SAP's rocky road

Steve Hamm

SAP's stock got hammered after it announced fourth quarter earnings yesterday--even though it had warned earlier that its software license revenue growth would come in well under analysts' forecasts. The reason? The company said it plans on spending 400 million euros or so over the next two years building up the piece of its business that targets smaller companies. Most of the news commentaries I read erroneously reported that the target is medium-sized businesses, but Bill McDermott, who runs SAP's Americas subsidiary, dropped by the office yesterday after the earning announcement to explain just what is being done. This is a new organization being built to go after a new segment, companies with 100 to 500 employees (I call that small), with an all-new product--code named "A 1 S." McDermott points out that SAP believes there’s potentially a $19 billion addressable worldwide market in that segment.
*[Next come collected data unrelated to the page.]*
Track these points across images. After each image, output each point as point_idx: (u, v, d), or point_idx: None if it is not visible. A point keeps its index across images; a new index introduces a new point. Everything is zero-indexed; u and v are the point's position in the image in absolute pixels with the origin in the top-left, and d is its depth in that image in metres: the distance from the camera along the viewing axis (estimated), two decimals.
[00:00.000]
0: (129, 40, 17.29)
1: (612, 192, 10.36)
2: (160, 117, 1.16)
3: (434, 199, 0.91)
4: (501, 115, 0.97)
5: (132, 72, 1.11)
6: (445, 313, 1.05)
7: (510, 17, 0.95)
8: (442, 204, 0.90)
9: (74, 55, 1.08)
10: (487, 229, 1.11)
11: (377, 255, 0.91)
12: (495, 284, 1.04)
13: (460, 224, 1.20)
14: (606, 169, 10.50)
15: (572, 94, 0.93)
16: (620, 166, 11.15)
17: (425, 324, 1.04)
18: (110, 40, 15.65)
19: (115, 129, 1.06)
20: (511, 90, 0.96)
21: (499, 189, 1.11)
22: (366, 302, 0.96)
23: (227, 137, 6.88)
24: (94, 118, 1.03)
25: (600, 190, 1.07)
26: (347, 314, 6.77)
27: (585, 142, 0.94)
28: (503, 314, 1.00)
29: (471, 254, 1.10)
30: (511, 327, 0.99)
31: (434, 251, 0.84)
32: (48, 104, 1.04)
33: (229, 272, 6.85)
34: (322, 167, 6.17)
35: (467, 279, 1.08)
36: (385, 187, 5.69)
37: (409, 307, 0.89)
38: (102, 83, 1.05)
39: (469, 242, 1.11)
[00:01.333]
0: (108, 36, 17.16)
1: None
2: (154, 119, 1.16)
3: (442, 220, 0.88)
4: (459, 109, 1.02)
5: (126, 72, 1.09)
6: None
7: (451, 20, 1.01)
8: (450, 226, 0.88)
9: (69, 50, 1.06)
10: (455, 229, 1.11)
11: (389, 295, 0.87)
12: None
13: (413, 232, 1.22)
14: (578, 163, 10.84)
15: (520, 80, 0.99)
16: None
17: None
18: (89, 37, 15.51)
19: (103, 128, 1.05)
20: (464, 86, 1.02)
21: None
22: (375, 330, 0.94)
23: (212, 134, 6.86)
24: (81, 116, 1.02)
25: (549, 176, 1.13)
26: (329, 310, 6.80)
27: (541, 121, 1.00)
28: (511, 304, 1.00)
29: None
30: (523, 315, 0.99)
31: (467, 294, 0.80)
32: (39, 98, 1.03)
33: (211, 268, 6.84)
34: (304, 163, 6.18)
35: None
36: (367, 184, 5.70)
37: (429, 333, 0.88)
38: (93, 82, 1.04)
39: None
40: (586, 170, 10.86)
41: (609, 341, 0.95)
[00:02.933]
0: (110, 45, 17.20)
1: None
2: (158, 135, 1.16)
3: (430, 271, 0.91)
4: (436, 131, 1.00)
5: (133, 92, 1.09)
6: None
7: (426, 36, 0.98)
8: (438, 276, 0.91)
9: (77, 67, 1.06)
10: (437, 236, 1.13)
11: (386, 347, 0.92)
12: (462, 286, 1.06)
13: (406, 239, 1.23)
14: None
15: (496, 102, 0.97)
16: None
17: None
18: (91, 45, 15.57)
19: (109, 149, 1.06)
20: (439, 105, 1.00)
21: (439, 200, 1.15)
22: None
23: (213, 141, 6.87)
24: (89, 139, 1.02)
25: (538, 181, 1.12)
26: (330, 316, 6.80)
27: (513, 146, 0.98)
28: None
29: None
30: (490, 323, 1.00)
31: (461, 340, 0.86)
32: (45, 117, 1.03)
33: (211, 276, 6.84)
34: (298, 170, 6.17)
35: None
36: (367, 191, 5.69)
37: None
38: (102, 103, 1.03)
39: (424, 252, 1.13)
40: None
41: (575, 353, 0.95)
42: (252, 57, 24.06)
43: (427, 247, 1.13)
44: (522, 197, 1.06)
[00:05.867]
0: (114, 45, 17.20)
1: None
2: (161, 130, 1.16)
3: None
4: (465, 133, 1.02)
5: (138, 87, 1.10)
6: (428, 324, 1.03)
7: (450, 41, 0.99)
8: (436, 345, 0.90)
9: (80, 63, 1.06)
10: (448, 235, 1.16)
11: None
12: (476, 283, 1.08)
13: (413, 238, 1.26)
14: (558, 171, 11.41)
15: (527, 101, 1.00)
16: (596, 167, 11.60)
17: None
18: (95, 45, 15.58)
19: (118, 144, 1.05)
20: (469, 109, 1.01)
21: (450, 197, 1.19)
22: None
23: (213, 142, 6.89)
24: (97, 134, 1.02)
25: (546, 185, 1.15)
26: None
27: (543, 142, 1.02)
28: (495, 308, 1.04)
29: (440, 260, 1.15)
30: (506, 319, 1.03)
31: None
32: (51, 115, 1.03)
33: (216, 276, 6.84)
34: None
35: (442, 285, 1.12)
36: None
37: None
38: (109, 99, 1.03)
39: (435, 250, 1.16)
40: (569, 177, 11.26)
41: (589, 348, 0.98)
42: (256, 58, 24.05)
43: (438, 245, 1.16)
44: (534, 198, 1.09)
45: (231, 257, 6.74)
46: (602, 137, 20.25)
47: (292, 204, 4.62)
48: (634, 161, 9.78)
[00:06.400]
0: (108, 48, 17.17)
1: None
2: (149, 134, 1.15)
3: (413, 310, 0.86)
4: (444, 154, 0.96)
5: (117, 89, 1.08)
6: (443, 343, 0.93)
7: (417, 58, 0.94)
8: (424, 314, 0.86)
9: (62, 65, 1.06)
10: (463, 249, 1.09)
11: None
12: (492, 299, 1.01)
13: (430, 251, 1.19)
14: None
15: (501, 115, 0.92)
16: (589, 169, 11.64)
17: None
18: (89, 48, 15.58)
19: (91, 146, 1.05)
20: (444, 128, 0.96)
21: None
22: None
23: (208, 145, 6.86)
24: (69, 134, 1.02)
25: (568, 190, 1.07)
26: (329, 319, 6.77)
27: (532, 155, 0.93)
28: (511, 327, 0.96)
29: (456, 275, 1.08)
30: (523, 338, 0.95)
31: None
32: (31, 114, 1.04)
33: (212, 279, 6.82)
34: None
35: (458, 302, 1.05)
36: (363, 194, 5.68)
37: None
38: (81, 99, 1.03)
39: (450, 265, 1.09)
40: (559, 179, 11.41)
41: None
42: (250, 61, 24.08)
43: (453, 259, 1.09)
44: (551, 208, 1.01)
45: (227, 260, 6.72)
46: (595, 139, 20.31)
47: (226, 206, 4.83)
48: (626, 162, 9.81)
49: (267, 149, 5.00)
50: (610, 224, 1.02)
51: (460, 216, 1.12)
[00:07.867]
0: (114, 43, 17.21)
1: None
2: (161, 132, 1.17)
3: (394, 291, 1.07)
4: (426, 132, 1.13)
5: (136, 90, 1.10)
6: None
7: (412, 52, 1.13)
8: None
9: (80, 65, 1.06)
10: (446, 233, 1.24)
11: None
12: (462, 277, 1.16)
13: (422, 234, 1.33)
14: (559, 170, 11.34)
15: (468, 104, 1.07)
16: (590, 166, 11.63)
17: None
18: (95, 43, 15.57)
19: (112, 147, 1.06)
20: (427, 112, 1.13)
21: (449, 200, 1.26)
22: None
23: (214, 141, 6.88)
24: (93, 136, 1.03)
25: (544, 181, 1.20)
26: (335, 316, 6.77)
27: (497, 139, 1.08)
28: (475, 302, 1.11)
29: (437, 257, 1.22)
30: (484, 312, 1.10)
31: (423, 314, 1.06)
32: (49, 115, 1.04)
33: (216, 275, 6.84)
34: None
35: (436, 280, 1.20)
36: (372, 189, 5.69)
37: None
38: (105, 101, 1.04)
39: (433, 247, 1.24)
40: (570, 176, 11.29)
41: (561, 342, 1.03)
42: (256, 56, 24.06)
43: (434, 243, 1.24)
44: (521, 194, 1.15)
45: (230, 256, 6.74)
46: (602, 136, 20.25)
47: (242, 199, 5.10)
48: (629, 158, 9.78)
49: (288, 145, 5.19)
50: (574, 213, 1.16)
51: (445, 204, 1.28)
I applaud the strategy, and SAP’s willingness to make serious long term bets on new markets. This is what highly-compensated executives get paid to do. But I think this is a market that will be very difficult for SAP top succeed in. The company already has two products targeting smaller companies: Business One for companies with fewer than 100 employees, and All-In-One for mid-sized companies. All-In-One has sold well, but Business One hasn’t gained a lot of traction. The smaller a company is, the less likely it is to be attracted to SAP, which is known for making huge complex programs that run giant corporations. Also, the new product is going to be delivered first as an on-demand service. This is smart—based on the success being reaped by on-demand software specialists such as Salesforce.com, NetSuite, and RightNow. But SAP’s first foray into software-as-a-service, SAP CRM, has been slow to get off the launch pad.